* _Questions to answer_
• A. In the Jumpei Takaki profile, which club did he play for from 2016 to 2017?
• B. Continue the Jumpei Takaki profile from where it stops.
━━━━━ Study text ━━━━━
Jumpei Takaki 高木 純平

Personal information
- Full name: Jumpei Takaki
- Date of birth: September 1, 1982 (age 43)
- Place of birth: Kumamoto, Japan
- Height: 1.70 m (5 ft 7 in)
- Position: Defender

Youth career
- 1998–2000: Shimizu S-Pulse

Senior career*
- Years: Team / Apps / (Gls)
- 2001–2010: Shimizu S-Pulse / 109 / (3)
- 2010–2012: Consadole Sapporo / 72 / (4)
- 2013–2015: Shimizu S-Pulse / 9 / (0)
- 2015: Montedio Yamagata / 12 / (0)
- 2016–2017: Tokyo Verdy / 24 / (0)
- Total:  / 226 / (7)

Medal record
Shimizu S-Pulse
| Runner-up | J.League Cup | 2008 |
| Winner | Emperor's Cup | 2001 |
| Runner-up | Emperor's Cup | 2005 |
| Runner-up | Emperor's Cup | 2010 |

= Jumpei Takaki =

Japanese footballer (born 1982)

Jumpei Takaki (高木 純平, Takaki Jumpei) is a former Japanese football player.
━━━━━ Data for review ━━━━━
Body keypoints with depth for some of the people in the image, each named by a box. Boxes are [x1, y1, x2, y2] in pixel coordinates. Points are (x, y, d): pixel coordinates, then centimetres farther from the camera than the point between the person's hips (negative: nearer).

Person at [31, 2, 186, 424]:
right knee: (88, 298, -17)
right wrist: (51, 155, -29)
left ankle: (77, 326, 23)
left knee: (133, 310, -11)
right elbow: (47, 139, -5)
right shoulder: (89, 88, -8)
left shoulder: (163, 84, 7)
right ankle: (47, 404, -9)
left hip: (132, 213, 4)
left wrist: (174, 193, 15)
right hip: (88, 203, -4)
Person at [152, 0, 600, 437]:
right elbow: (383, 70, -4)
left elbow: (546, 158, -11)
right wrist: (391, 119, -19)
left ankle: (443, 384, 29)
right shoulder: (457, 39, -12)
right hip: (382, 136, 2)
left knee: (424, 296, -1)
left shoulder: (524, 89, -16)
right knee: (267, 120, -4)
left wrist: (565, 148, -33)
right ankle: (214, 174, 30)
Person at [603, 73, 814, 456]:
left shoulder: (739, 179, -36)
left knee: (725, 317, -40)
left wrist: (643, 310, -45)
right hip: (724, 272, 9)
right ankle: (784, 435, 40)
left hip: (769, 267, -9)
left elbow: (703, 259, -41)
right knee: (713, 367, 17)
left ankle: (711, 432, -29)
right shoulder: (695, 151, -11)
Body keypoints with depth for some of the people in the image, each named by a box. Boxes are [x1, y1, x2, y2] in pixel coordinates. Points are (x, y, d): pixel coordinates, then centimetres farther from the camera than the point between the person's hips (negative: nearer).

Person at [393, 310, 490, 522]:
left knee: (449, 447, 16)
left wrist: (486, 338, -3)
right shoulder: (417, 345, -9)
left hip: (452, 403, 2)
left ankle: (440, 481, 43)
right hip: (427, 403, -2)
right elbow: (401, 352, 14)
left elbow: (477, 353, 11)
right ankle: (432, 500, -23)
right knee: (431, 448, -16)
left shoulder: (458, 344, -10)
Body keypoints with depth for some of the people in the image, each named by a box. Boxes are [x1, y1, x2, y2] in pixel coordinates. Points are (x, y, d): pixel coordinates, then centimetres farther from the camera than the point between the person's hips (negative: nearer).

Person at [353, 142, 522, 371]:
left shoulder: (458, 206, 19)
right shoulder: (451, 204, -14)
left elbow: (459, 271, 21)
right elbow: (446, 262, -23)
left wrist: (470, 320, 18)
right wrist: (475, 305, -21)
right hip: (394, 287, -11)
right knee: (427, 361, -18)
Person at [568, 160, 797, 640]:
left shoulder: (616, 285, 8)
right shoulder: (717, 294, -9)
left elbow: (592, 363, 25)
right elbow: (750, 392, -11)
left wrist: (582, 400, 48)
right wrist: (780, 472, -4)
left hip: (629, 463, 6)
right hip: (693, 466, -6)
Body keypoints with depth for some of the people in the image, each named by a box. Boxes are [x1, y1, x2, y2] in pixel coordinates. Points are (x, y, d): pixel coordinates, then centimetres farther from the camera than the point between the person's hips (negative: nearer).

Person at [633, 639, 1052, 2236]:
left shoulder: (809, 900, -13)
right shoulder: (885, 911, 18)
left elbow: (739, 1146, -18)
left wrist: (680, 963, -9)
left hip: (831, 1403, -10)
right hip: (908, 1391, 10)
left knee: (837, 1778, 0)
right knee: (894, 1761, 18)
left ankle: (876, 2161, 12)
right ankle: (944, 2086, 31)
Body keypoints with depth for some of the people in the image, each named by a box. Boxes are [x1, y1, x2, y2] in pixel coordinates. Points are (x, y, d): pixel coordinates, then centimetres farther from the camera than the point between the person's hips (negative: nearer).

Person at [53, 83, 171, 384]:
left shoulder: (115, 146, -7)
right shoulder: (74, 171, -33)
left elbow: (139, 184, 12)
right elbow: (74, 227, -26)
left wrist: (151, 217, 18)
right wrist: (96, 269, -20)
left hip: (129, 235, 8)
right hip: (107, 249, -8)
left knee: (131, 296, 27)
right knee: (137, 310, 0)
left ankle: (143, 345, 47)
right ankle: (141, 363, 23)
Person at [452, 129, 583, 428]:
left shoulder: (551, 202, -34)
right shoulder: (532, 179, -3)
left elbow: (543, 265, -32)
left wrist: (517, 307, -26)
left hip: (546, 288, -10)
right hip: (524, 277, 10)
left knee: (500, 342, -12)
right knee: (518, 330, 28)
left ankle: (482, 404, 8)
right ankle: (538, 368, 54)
━━━━━
* _Answers below_
• A. Tokyo Verdy

• B.
==Playing career==
Takaki was born in Kumamoto on September 1, 1982. He joined J1 League club Shimizu S-Pulse from youth team in 2001. Although he could not become a regular player, he played many matches as mainly left side midfielder for a long time. The club won the champions 2001 Emperor's Cup and 2nd place 2005 Emperor's Cup and 2008 J.League Cup. In July 2010, he moved to J2 League club Consadole Sapporo. He became a regular player as left side midfielder and side back and the club was promoted to J1 from 2012. In 2013, he moved to his first club Shimizu S-Pulse. However he could hardly play in the match. In March 2015, he moved to J1 club Montedio Yamagata. Although he played as right side midfielder and side back, the club was relegated to J2 end of 2015 season. In 2016, he moved to J2 club Tokyo Verdy. He played many matches as right midfielder. However his opportunity to play decreased from summer 2016 and he retired end of 2017 season.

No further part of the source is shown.